Abnormal Mapping is five years old this month. Five years ago today I was probably playing DmC: Devil May Cry in preparation for our very first episode. Five years ago I was living in a house with three other students who hated me, doing a screenwriting degree that I also hated, and I was depressed out of my mind. Five years later, I’ve moved three times since, I’ve dropped out and then completed another degree, and I’m still depressed out of my mind - though I am certainly more high functioning about it.
It’s basically impossible to overstate the influence that Abnormal Mapping has had on my life. It is something I do with my best friend, something I love doing and something that at least a few people care about!

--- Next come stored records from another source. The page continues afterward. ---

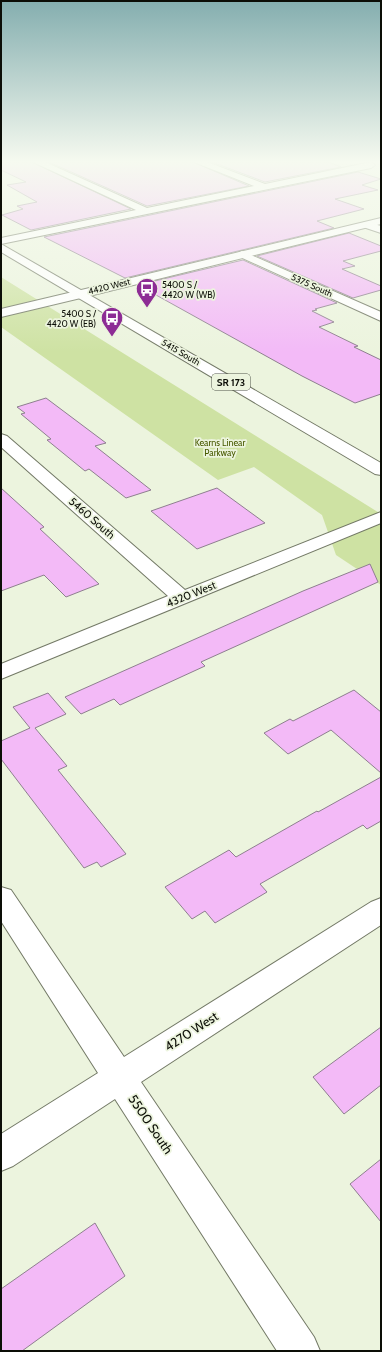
<svg xmlns="http://www.w3.org/2000/svg" width="382" height="1352" font-family="Cabin,sans-serif">
<style>
.green{fill:#cee2a3}
.building{fill:#f3baf7;stroke:#8e7f8f}
.lines{fill:none;stroke-linecap:round;stroke-linejoin:round}
.street-casing{stroke:#737966;stroke-width:2}
.secondary-casing{stroke:#737966;stroke-width:2}
.primary-casing{stroke:#737966;stroke-width:2}
.street{fill:#fff;fill-rule:evenodd}
.secondary{fill:#fff;fill-rule:evenodd}
.primary{fill:#fff;fill-rule:evenodd}
.labels{text-anchor:middle;dominant-baseline:central;stroke-width:3.5;stroke-linejoin:round;paint-order:stroke}
.far-poi-label{font-size:9px;fill:#0c0e07;stroke:#ecf4de;text-anchor:start}
.far-street-label{font-size:9px;fill:#0c0e07;stroke:#ecf4de}
.far-park-label{font-size:9px;fill:#485a00;stroke:#ecf4de}
.shield{fill:#ecf4de;stroke:#4f5348;stroke-width:1}
.shield-label{font-size:10px;font-weight:bold;fill:#0c0e07}
.street-label{font-size:11px;fill:#0c0e07;stroke:#ecf4de}
.near-street-label{font-size:13px;fill:#0c0e07;stroke:#ecf4de}
</style>
<rect width="100%" height="100%" fill="#ecf4de"/>
<path class="green" d="M1,277l380,237v71l-45,-30 -14,-40 -68,-48 -36,13 -217,-153z"/>
<path class="building" d="M1,162h31l99,47 -100,21 -29,-15 21,-6 -6,-3 20,-4 -30,-17 19,-3 -25,-12z
M49,162h144l56,24 -102,20z
M212,162h116l13,5 -76,15z
M358,172l23,7 -19,6 16,5 -43,9 29,10 -47,12 17,7 -209,50 -81,-41z
M349,233l32,13v5l-38,10 12,5 -13,3 39,17v4l-28,8 -96,-42z
M243,260l94,43 -22,6 2,1 -5,1 22,11 -15,5 39,19 -4,1 27,13v34l-26,9 -53,-27 -164,-91z
M46,398l60,45 -11,3 56,44 -25,8 -37,-29 -4,2 -38,-31 4,-1 -30,-25 4,-1 -8,-6z
M1,488l43,39 -4,2 59,55 -33,13 -22,-22 -43,16z
M217,488l48,35 -68,26 -46,-38z
M370,564l8,18 -177,80 4,4 -85,39 -6,-6 -33,15 -16,-17 238,-106z
M354,690l27,22v61l-50,-43 -43,24 -24,-21 26,-14 3,2z
M48,693l18,21 -31,14 32,38 -9,4 68,84 -25,13 -4,-5 -13,6 -83,-109v-18l29,-13 -17,-21z
M381,777v44l-14,8 -4,-4 -103,59 7,8 -52,31 -10,-12 -13,8 -27,-32 64,-37 7,7 81,-46 1,1z
M381,1027v58l-37,29 -31,-37z
M381,1159v63l-31,-38z
M95,1223l30,53 -103,75h-21v-62z"/>
<g class="lines">
<g class="street-casing">
<path id="street" d="M33,162h12l102,46 107,-22 -60,-24h13l58,22 106,-22 4,3 -4,3 -370,76v-6l135,-28z
M367,222l14,4v7l-18,-6 -1,-2 1,-2z
M242,251l139,61v9l-143,-65 -2,-2z
M81,290l4,1 2,3 -2,3 -84,20v-8z
M1,434l6,2 178,154 196,-78v11l-380,156v-15l167,-68 -167,-149z
M1,887l10,3 113,167 247,-155 10,-4v27l-240,157 173,255 6,14h-43l-162,-252 -102,67 -12,5v-37l97,-61 -97,-152z"/>
</g>
<g class="secondary-casing">
<path id="secondary" d="M381,218v6l-300,74 -4,-1 -2,-3 2,-3z"/>
</g>
<g class="primary-casing">
<path id="primary" d="M1,244l380,219v12l-6,-1 -374,-222z"/>
</g>
<use href="#street" class="street"/>
<use href="#secondary" class="secondary"/>
<use href="#primary" class="primary"/>
</g>
<linearGradient id="sky" x2="0" y2="1"><stop stop-color="#84aeaf"/><stop offset="0.46" stop-color="#f6faf0"/><stop offset="1" stop-color="#f6faf0" stop-opacity="0"/></linearGradient>
<rect width="382" height="352" fill="url(#sky)"/>
<defs>
<g id="bus-pin" transform="scale(1.15)"><path d="M0 17L-7.5 6A9.5 9.5 0 1 1 7.5 6Z" fill="#8d2c95" stroke="#ecf4de"/><path d="M-5-6H5V4H4V6H2V4H-2V6H-4V4H-5ZM-3.5-4V0h7V-4ZM-3.5 1.2v1.5H-2V1.2ZM2 1.2v1.5H3.5V1.2Z" fill="#fff"/></g>
</defs>
<g fill-rule="evenodd">
<use href="#bus-pin" x="147" y="289"/>
<use href="#bus-pin" x="112" y="318"/>
</g>
<g class="labels">
<g class="far-poi-label">
<text x="162" y="284">5400 S /<tspan x="162" dy="10">4420 W (WB)</tspan></text>
<text x="96" y="313" text-anchor="end">5400 S /<tspan x="96" dy="10">4420 W (EB)</tspan></text>
</g>
<g class="far-street-label">
<text transform="translate(312 285) rotate(24)">5375 South</text>
<text transform="translate(109 286) rotate(-14)">4420 West</text>
<text transform="translate(181 352) rotate(30)">5415 South</text>
</g>
<g class="far-park-label">
<text x="220" y="442">Kearns Linear<tspan x="220" dy="10">Parkway</tspan></text>
</g>
<rect class="shield" x="212" y="374" width="38" height="16" rx="3"/>
<g class="shield-label">
<text x="231" y="382">SR 173</text>
</g>
<g class="street-label">
<text transform="translate(92 518) rotate(41)">5460 South</text>
<text transform="translate(191 594) rotate(-22)">4320 West</text>
</g>
<g class="near-street-label">
<text transform="translate(191 1031) rotate(-33)">4270 West</text>
<text transform="translate(151 1124) rotate(56)">5500 South</text>
</g>
</g>
<rect width="382" height="1352" fill="none" stroke="#0c0e07" stroke-width="4"/>
</svg>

I have like, an actual “body of work” I can point to now to say hey: here’s me, I do things, and I’ve got at least one thing to show for every month of my life since 2013. This is huge. I’ve always been one of those people who likes the idea of doing things but gets distracted easily, who is incapable of following through on plans for one reason or another, but because I’m not doing this alone I’m five years in and probably enjoying it more than ever. Diversifying away from video games and getting into Gundam has helped a lot.
Yet my internal narrative of these years has been basically a shitshow all the way down. I did one degree that sucked and then went right into another degree that sucked. I haven’t made any close friends offline, and now I’ve been forced to move to the middle of nowhere by my dad and the only people I talk to face to face are my mum and whoever I am ordering my coffee from on any given day. This has been true for far more of the last five years than not. I’m going to be twenty five in a month and I feel like the best years of my life are gone and I’ve got nothing but an empty void to show for them.

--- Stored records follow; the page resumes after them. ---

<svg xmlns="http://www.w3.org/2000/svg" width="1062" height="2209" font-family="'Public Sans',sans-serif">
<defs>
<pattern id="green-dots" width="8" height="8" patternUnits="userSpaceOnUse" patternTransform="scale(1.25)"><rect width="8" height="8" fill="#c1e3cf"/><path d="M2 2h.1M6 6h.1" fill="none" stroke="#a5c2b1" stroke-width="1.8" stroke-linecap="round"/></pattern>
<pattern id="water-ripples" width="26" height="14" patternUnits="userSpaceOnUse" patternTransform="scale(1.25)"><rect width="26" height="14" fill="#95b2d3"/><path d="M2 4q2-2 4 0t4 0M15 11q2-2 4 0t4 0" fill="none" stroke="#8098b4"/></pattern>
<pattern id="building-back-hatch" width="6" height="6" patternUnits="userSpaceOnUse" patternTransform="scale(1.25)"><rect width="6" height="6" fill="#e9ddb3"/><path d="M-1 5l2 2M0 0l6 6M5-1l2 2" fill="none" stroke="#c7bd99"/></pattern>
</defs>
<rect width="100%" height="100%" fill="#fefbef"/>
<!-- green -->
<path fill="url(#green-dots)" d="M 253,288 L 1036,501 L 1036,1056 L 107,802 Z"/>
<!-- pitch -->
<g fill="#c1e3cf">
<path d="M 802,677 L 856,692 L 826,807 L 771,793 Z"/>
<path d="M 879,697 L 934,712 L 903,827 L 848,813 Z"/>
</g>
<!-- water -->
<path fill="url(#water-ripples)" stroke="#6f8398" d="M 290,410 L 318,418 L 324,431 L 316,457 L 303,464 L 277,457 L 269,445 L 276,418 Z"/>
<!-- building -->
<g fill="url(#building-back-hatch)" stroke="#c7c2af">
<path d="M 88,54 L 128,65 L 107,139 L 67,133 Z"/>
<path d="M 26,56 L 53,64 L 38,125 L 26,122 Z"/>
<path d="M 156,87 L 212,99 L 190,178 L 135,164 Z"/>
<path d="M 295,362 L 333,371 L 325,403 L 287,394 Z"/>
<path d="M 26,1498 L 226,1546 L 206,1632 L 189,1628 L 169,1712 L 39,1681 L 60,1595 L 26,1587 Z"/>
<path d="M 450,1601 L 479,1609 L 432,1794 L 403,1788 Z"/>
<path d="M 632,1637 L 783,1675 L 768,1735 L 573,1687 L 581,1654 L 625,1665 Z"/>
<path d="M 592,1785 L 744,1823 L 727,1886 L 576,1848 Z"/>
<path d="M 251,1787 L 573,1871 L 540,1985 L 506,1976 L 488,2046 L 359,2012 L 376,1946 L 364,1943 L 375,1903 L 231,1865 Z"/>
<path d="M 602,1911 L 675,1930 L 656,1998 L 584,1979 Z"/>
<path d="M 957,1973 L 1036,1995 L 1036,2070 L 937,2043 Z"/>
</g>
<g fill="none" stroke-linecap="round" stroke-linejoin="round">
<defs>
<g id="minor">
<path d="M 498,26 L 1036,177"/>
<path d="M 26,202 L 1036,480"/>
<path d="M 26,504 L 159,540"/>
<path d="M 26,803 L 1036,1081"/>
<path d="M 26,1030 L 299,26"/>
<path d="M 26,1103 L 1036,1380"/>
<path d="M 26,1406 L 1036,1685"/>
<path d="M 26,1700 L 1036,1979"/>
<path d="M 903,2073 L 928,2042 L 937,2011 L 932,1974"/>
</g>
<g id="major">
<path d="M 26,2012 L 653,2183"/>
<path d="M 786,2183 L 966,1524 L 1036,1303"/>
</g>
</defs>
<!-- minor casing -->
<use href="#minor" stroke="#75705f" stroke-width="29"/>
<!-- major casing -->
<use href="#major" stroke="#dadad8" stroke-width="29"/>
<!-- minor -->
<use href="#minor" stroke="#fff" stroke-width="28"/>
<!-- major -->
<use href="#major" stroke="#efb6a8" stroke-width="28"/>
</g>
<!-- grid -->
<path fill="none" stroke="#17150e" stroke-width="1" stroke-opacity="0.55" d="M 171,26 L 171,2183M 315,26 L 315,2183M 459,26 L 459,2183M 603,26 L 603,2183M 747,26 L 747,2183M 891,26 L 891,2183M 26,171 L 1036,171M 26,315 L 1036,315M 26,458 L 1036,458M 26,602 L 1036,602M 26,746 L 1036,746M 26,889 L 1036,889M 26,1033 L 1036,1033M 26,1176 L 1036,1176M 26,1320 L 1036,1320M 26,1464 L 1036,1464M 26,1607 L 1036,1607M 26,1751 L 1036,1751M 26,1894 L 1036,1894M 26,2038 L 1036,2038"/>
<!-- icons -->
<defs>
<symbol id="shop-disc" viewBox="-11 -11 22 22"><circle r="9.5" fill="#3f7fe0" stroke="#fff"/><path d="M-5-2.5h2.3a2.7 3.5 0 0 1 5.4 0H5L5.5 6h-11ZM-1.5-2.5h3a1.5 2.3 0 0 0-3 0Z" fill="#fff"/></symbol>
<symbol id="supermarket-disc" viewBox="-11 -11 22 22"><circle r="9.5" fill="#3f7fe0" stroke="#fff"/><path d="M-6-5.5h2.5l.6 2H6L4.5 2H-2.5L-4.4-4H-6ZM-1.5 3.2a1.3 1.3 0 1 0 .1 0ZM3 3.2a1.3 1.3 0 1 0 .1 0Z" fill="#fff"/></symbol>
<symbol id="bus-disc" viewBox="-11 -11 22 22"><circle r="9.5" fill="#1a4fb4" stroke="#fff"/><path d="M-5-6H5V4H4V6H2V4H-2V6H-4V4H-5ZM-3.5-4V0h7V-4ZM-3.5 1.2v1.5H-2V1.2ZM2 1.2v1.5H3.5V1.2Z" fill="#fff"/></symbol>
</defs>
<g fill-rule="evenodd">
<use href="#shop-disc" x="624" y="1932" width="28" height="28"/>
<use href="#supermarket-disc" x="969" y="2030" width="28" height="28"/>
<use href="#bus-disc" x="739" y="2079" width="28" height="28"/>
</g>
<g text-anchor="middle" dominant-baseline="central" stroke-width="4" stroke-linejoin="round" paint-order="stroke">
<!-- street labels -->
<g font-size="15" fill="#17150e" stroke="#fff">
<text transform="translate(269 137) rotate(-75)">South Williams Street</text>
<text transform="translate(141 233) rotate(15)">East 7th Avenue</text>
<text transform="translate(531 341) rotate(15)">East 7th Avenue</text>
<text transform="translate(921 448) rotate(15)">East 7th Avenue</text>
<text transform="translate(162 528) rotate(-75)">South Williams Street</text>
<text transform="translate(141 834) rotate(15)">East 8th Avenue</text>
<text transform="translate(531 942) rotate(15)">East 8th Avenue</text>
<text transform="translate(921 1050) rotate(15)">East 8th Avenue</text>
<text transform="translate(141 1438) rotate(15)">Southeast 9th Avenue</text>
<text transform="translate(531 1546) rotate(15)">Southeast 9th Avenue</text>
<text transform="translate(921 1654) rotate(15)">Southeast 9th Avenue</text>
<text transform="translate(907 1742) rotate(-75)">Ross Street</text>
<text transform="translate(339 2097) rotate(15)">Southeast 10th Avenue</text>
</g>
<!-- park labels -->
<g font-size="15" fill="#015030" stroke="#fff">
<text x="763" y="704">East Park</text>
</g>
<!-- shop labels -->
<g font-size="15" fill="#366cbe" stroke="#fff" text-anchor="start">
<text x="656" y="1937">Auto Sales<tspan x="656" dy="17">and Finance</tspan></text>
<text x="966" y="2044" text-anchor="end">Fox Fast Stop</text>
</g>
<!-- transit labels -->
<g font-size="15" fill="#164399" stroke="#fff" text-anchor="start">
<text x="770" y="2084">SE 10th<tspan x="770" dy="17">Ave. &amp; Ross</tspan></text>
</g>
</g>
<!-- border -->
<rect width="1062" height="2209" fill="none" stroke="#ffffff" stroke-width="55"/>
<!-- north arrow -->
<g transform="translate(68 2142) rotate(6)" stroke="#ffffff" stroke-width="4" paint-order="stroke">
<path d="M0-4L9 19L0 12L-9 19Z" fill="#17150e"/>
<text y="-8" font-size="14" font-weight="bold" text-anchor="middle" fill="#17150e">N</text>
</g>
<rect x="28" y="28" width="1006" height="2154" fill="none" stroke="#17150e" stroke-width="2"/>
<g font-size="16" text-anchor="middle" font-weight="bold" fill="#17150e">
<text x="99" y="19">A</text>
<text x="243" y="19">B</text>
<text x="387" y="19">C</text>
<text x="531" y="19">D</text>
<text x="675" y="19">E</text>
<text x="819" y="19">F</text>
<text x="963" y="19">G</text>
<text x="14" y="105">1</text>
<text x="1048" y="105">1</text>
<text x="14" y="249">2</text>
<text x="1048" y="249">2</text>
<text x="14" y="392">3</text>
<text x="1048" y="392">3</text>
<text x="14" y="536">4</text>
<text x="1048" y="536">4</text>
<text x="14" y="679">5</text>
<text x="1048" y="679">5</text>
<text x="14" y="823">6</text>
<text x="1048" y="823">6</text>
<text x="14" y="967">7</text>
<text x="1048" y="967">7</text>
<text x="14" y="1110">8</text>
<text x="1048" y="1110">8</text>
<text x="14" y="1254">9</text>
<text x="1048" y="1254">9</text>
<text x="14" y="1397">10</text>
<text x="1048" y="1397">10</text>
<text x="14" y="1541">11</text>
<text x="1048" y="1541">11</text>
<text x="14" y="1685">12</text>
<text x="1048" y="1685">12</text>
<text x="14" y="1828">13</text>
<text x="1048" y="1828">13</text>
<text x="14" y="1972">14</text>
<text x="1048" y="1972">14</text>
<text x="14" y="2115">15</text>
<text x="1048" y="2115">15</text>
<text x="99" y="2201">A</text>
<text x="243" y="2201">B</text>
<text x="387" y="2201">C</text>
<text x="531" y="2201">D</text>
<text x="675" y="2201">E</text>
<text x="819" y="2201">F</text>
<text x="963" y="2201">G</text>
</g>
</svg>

Anyway if you’ve been following podcasts we’ve put out recently you figured where this was going already: we watched The Tatami Galaxy recently (big spoilers coming up) and the climax of the show basically knocked me out. To the point where I physically could not stop shaking for hours after finishing it. The final episodes are all framed around Watashi trapped in an endless maze of parallel versions of his own room, as he views all the other versions of himself from the outside. All these Watashis were deeply unhappy, but the evidence they leave behind is one of a life well lived, and so the trapped Watashi is overwhelmed with how happy he must have been.
These two narratives about my life are fundamentally incompatible. If I were to look at myself, and at the last five years of Abnormal Mapping from the outside I would see me as someone who gets to spend so much of their time working on what they love with people they love. I would be jealous of all these wonderful things that I already have.
Yet on the other hand I have no narrative conceit from which I can burst with newfound awakening to a catharsis that makes everything slot into place. I’m still poor. I’m still lonely when it comes to face to face interaction. I still live in the middle of nowhere. It’s okay to be sad about those things. They’re not good things!
The struggle, when it comes to Being Depressed and all that is to attempt to weave these two permanently conflicting narratives into a single less extreme narrative, and in so doing manage to cope enough with your depressed as fuck self that you are able to wake up and get shit done at least some days. Which is the slow uphill battle I’ve been working on for the last five years. I don’t know if the next five years are going to be any better, because a lot of that isn’t in my control. I cannot positive-think the money to move to a city I like. But I can record a podcast or two every week and put something I’m proud of into the world.